The gEAR portal—gene expression analysis resource (

The wealth of multi-omic data generated for the ear field has been uploaded, curated and shared via the gEAR portal (Orvis et al. 2021). The gEAR is designed as a web-based interface for visualization, sharing and analysis of multi-omic data. It is unique in its ability to present numerous datasets across species and modalities, side by side, in one page—enabling the user to meaningfully browse and compare data. It currently displays over 150 public datasets organized in thematic profiles that are categorized based on topic (e.g., development, aging, damage) or by manuscript.
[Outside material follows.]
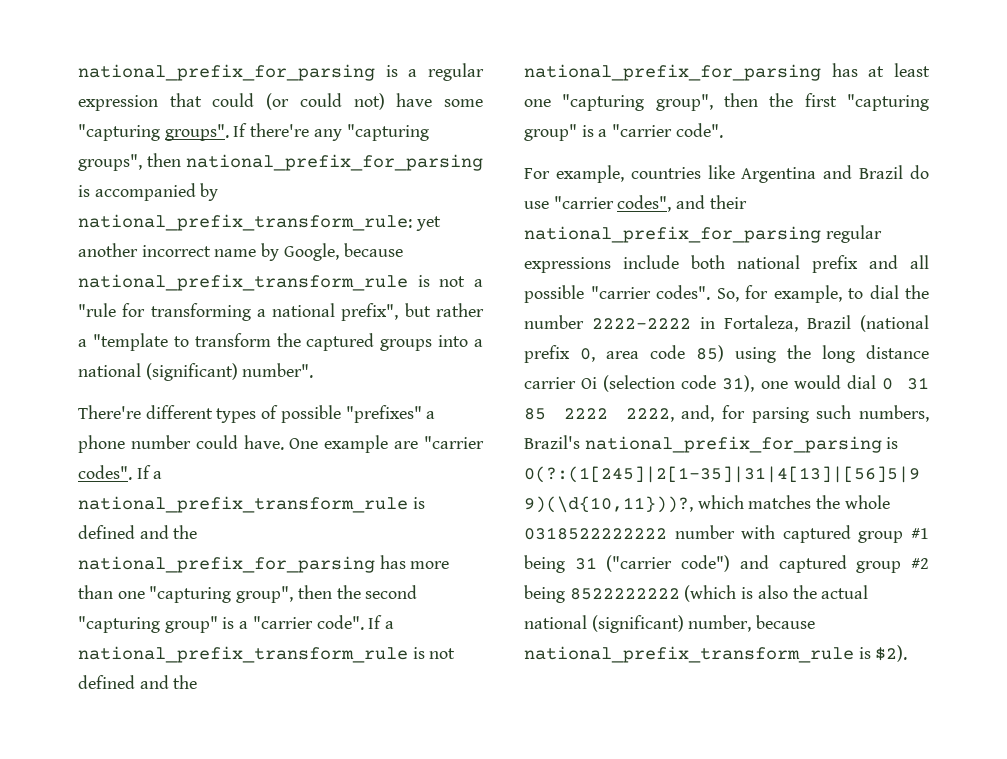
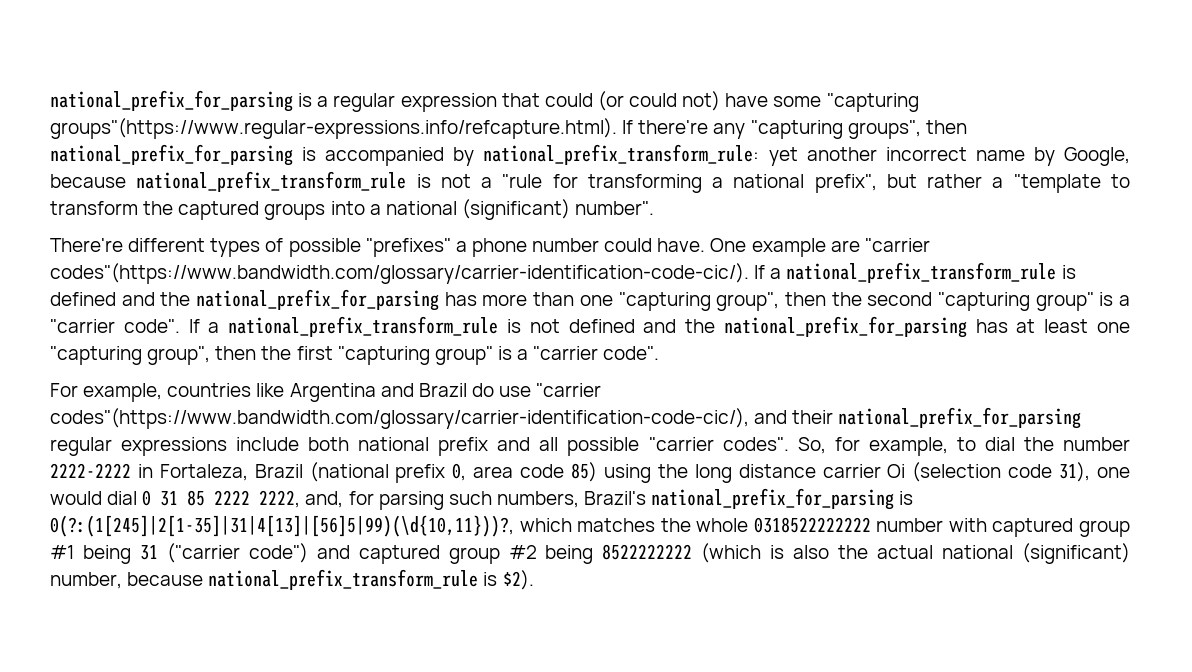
[164,124,229,141] groups". -> [50,118,617,139] groups"(https://www.regular-expressions.info/refcapture.html).
[78,465,132,480] codes". -> [50,263,749,284] codes"(https://www.bandwidth.com/glossary/carrier-identification-code-cic/).
[617,195,672,212] codes", -> [50,408,749,429] codes"(https://www.bandwidth.com/glossary/carrier-identification-code-cic/),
A dataset manager allows users to build new dataset collections. A dataset uploader allows users to upload their data and use it in the private domain or share with collaborators, also before it is ready for public release. Short links (permalinks) can be generated and added to manuscript figure legends to allow interactive browsing of published and analyzed datasets by simply clicking on the figure legend. Analysis tools include a tool to compare gene expression across conditions, an elaborate workbench for analysis of single cell data, a tool to build and interrogate gene lists (gene carts) across conditions, and options for data download and export. The resource is keyed by gene symbols and in addition to common ontological annotation, provides specific annotation regarding known involvement of genes in hearing loss in mouse or human, and links to ear-specific resources such as the Deafness Variation Database (Azaiez et al. 2018). The gEAR has become a primary resource for data sharing within the ear field and is cited for data validation, hypothesis generation, and data dissemination. The code, which is open source, has now been used to support other communities, including the BRAIN initiative via NeMO Analytics and the infectious diseases research community via the Genomics Centers for Infectious Diseases (GCID; at University of Maryland.

Closing remarks

The transformative impact that omics technological advancements have on biological sciences and medicine cannot be overestimated. With these advancements, however, come a host of challenges. Size of files, access to data, appropriate form of data storage, data annotation and appropriate metadata for experiments to name a few. While data democratization is progressing, better guidelines for data sharing with publications are necessary. Furthermore, training for researchers in health sciences to improve access to multi-omic data is also needed. In parallel, solutions have been developed, and need continued development to provide more meaningful access to multi-omic data for biologists that are not informatics trained. The gEAR is an important example of this approach and provides meaningful access to multi-omic data for a specific research community, the hearing research community. However, such efforts require extensive investment. Should such resources be managed by the funding agencies, such as the NIH, to provide democratized and possibly federated access to multi-omic data across all fields? Should funding be contingent on better data sharing and annotation? Finally, can we arrive at common standards for files, and the all-important metadata associated with the samples that are used to generate omic data? These are all important questions that if addressed collectively, but primarily by the funding agencies, could propel discovery via the broad use and reuse of multi-omic data across disciplines.